What is being asked >> Reproduce the lines of the material verbatim, starting at the line that contains "### **Scene 2: Navigate to VS Code Website**" and ending at the line that contains "Press Enter key", with both of those lines included.

Document images with source code:
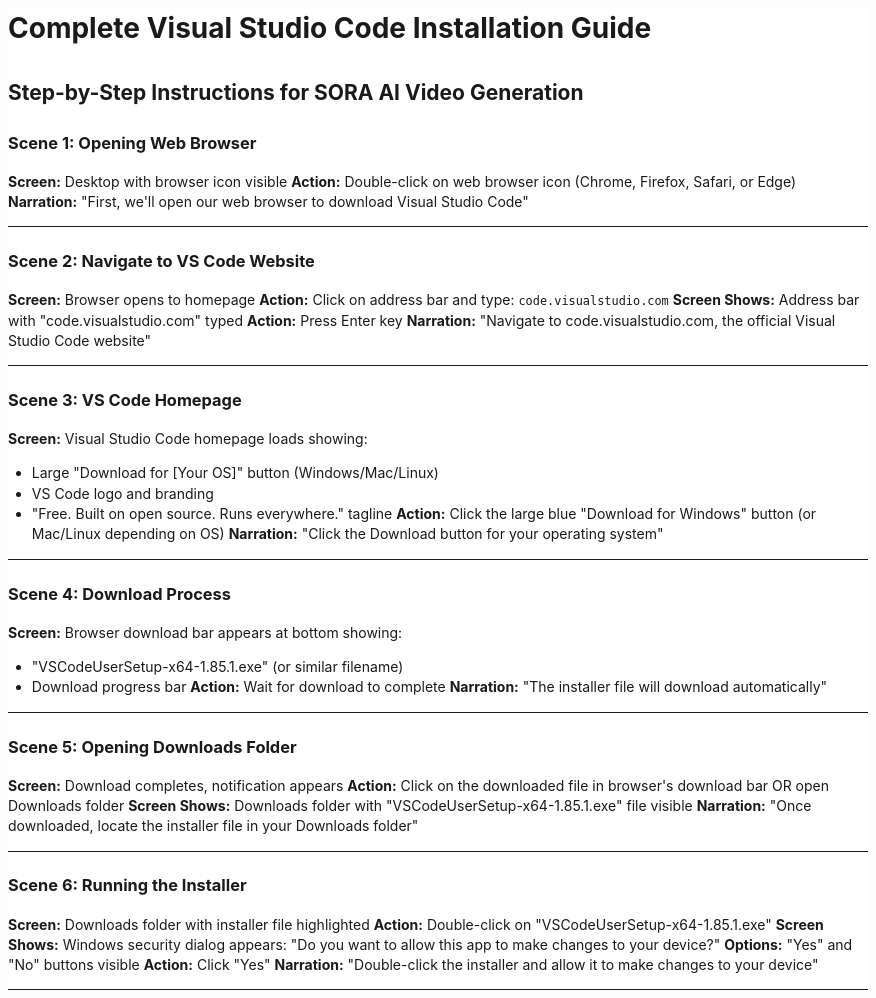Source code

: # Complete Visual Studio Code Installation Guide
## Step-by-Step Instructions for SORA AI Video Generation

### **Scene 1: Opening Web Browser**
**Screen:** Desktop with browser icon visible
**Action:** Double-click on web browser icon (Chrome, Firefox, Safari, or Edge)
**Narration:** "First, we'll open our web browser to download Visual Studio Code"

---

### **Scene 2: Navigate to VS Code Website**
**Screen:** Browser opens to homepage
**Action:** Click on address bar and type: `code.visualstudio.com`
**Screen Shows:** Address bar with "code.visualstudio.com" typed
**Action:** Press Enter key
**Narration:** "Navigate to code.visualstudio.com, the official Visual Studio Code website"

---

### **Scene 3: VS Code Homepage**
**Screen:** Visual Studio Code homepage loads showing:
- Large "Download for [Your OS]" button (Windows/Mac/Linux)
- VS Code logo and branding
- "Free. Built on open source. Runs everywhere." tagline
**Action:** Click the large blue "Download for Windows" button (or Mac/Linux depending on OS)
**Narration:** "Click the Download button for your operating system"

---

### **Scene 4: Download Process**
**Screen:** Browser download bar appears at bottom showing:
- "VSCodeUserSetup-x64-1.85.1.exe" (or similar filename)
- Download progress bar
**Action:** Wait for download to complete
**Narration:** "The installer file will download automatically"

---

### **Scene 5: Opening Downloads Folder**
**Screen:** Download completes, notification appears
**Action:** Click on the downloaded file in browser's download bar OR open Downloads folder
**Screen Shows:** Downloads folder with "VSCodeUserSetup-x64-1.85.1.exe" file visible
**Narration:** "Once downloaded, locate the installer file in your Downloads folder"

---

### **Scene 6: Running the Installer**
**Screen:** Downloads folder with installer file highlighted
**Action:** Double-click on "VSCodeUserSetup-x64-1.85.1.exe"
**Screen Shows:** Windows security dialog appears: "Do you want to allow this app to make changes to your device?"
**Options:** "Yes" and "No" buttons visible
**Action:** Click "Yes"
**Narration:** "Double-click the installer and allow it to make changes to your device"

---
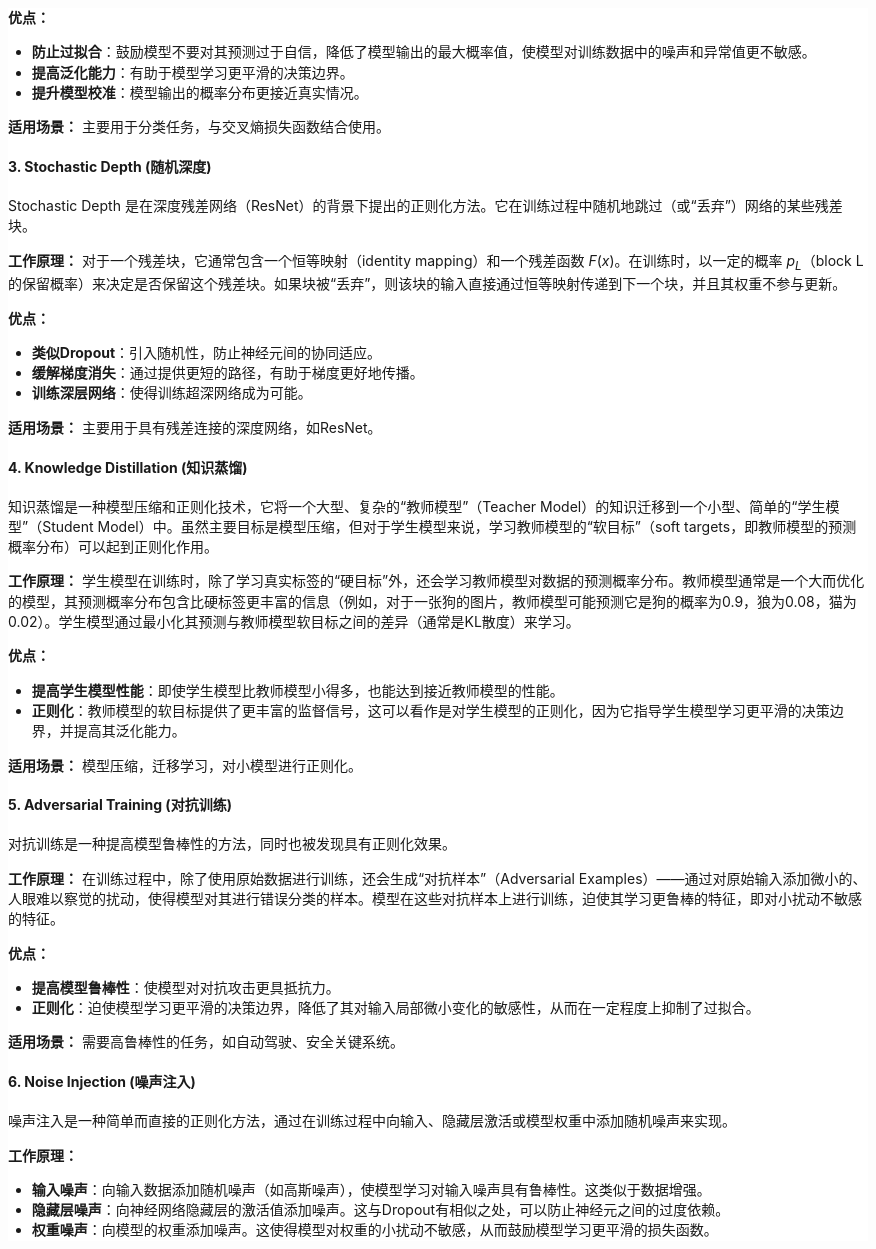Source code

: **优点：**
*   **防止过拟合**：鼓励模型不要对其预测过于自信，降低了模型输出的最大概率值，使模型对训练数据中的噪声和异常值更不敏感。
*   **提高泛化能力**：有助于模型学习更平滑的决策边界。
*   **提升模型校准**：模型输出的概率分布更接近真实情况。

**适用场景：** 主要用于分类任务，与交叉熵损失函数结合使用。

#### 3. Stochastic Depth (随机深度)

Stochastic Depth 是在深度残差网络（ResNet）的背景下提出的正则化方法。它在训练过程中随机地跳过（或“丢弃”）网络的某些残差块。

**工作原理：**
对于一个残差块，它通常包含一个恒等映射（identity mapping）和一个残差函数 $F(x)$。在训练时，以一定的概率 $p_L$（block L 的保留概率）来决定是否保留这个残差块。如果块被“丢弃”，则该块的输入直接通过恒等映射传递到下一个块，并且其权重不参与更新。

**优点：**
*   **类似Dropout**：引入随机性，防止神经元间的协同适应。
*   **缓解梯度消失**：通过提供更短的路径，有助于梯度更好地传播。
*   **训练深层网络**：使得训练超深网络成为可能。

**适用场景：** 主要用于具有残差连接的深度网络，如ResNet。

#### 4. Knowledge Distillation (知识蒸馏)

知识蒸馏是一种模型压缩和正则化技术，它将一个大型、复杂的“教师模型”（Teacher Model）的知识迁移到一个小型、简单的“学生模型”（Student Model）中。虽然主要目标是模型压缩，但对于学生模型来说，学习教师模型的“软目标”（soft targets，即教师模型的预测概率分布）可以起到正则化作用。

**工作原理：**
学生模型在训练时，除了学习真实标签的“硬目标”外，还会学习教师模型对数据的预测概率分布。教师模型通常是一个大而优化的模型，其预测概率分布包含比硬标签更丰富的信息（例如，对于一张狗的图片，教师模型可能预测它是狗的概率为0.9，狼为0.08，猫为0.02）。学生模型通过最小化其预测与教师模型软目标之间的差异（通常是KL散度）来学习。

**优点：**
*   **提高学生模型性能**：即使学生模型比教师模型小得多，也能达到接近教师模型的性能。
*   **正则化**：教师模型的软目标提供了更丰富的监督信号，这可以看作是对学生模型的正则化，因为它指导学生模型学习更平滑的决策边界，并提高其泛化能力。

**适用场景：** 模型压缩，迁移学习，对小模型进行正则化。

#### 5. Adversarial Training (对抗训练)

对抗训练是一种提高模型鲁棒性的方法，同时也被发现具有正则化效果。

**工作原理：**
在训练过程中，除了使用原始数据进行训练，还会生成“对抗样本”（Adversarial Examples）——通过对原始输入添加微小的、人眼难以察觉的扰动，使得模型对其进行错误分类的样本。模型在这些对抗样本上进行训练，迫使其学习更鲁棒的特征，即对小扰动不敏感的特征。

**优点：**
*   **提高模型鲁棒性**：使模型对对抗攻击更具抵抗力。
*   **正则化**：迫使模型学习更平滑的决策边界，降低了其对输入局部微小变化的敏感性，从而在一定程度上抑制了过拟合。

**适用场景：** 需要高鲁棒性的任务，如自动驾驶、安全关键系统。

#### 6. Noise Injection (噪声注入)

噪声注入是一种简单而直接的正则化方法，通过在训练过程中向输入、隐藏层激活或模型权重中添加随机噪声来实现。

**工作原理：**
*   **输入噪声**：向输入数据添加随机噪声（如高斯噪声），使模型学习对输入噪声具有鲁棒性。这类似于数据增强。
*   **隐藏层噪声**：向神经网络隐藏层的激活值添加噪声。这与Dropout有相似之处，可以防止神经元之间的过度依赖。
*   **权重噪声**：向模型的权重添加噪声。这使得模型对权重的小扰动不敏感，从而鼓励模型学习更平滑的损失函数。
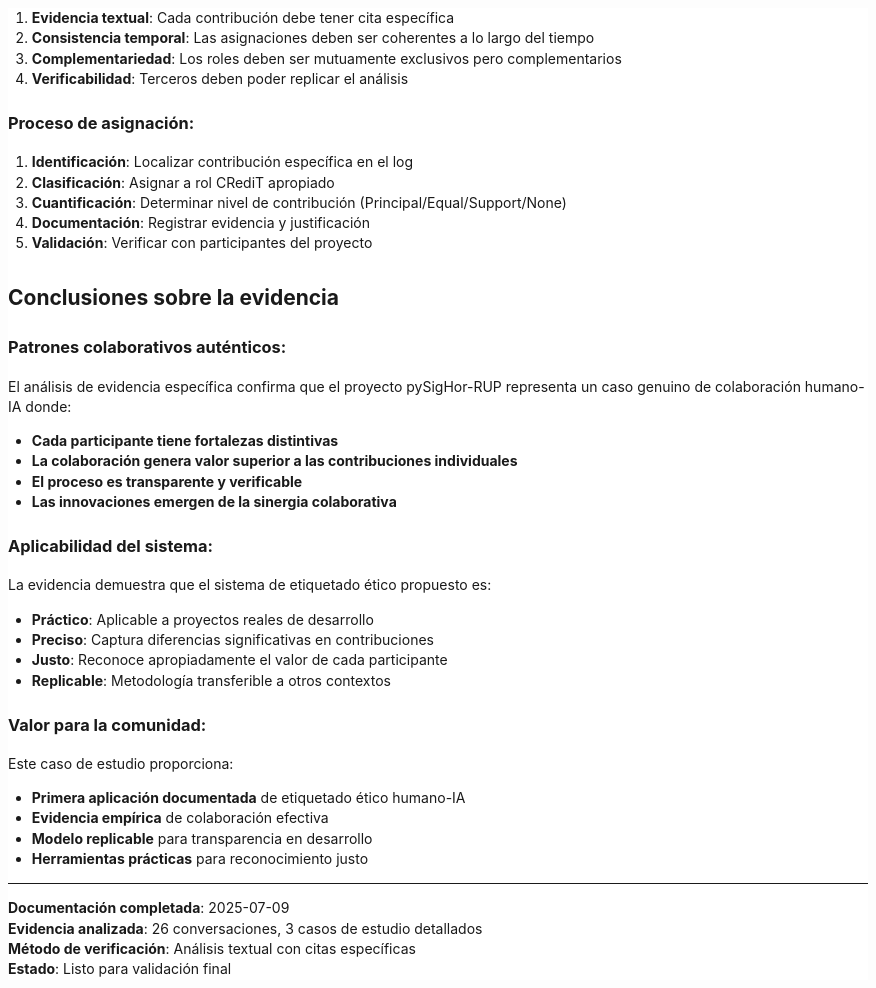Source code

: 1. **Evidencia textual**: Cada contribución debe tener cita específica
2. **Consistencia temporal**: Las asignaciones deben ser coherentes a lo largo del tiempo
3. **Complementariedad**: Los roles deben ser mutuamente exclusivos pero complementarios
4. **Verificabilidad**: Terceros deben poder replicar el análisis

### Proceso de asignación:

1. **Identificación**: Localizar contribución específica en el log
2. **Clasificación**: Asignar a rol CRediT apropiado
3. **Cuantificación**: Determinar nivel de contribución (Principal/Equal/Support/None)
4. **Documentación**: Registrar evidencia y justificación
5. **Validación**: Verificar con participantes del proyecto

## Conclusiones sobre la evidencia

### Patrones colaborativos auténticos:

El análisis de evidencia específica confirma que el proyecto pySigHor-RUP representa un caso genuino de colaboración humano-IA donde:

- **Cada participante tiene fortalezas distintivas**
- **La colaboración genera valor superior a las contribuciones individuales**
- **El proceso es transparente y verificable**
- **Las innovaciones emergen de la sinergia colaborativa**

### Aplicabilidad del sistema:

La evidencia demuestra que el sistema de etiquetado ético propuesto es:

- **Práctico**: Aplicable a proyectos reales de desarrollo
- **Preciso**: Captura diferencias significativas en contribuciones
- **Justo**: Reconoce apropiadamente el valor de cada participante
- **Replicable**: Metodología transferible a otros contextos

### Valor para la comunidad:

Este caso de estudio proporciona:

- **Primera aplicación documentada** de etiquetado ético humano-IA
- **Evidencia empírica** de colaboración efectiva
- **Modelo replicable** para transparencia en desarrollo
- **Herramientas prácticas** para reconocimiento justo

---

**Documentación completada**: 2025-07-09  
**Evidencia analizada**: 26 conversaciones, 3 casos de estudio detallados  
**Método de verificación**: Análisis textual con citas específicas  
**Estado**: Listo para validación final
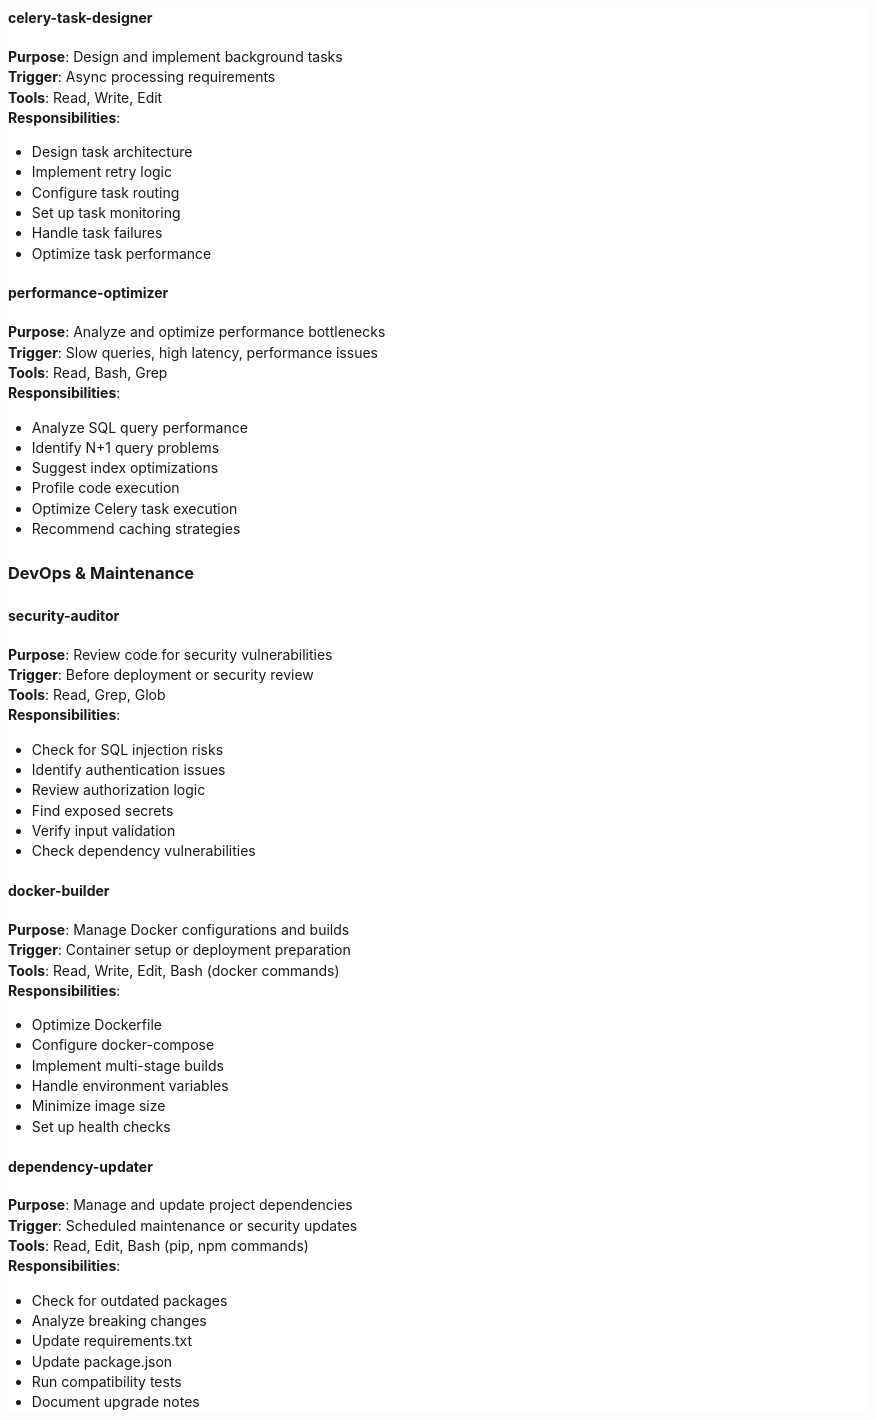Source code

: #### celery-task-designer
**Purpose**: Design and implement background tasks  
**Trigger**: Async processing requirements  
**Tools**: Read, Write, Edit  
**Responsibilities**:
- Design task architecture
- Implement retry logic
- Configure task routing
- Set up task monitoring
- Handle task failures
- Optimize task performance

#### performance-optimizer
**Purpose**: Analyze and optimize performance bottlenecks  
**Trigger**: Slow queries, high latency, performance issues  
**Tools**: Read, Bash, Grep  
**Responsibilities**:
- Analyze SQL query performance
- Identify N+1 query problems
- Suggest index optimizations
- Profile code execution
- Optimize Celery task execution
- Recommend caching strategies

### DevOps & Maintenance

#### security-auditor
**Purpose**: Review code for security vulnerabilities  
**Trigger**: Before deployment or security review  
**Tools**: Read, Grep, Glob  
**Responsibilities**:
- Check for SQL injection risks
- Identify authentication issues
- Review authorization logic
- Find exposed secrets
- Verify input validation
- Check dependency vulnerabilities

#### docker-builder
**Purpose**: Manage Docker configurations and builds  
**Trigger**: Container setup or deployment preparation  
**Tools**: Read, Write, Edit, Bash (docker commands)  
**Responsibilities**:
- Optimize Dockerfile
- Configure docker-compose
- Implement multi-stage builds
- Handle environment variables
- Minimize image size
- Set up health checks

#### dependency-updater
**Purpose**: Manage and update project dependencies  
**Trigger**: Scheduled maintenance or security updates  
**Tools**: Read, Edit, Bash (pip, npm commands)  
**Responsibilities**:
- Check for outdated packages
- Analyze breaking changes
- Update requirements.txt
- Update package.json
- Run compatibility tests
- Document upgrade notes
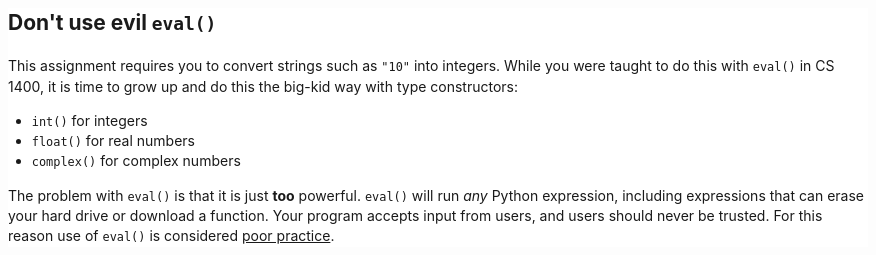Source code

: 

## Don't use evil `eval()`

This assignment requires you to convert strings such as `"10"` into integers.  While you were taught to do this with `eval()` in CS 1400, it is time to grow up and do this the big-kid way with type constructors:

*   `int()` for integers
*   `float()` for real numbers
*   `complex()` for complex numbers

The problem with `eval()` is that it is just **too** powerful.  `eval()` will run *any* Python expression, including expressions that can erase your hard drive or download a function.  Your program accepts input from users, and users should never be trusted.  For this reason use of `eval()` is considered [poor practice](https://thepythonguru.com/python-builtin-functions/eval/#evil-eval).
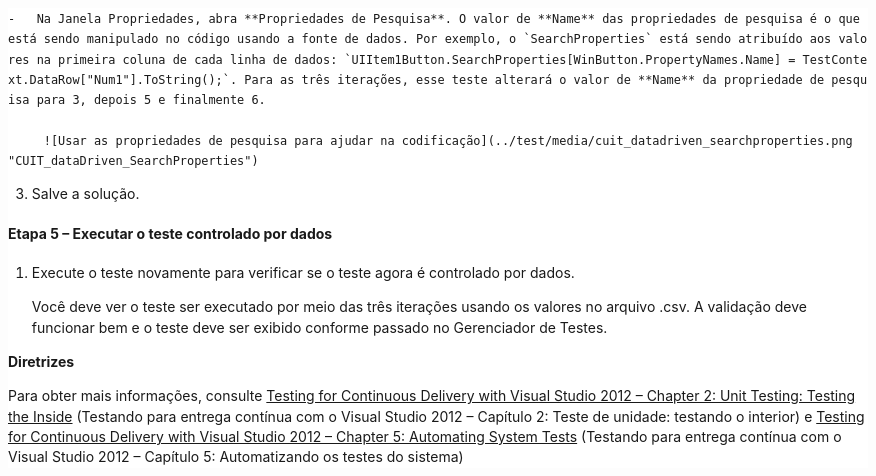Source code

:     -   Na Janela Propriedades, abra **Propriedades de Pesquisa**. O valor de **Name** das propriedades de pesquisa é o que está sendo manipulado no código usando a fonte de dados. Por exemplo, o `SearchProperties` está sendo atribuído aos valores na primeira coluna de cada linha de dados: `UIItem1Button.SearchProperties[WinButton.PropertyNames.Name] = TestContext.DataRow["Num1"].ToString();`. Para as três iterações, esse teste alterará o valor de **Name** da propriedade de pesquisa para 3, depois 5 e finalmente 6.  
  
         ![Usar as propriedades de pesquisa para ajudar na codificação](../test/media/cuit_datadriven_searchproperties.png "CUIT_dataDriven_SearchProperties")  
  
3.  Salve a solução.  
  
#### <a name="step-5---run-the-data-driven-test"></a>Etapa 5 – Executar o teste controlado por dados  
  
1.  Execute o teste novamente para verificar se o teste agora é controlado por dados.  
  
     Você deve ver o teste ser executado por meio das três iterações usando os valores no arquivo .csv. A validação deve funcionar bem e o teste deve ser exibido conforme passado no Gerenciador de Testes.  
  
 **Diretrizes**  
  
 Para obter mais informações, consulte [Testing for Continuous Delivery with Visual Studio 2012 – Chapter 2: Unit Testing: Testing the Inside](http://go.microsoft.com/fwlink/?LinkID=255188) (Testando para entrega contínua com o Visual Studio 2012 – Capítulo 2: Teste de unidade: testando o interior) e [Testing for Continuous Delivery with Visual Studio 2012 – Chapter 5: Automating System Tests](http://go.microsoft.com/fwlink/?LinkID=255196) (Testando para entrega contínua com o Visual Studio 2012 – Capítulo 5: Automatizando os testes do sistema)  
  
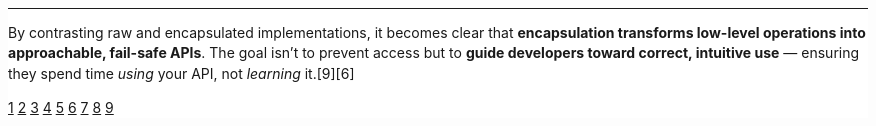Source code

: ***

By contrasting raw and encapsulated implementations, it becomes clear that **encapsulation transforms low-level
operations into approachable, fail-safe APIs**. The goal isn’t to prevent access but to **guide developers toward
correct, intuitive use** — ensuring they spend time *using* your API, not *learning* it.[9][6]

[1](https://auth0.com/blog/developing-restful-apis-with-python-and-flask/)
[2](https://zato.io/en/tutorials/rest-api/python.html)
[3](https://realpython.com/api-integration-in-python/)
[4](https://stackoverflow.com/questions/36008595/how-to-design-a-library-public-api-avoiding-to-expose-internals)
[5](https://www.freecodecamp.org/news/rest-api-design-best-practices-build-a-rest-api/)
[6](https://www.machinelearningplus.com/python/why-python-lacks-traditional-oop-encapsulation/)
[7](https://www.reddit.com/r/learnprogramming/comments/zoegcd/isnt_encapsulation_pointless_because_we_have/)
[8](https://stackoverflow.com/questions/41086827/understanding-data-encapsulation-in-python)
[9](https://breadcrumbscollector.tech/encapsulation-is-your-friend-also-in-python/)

Reply to the exercise >>
### **Scene 2: Navigate to VS Code Website**
**Screen:** Browser opens to homepage
**Action:** Click on address bar and type: `code.visualstudio.com`
**Screen Shows:** Address bar with "code.visualstudio.com" typed
**Action:** Press Enter key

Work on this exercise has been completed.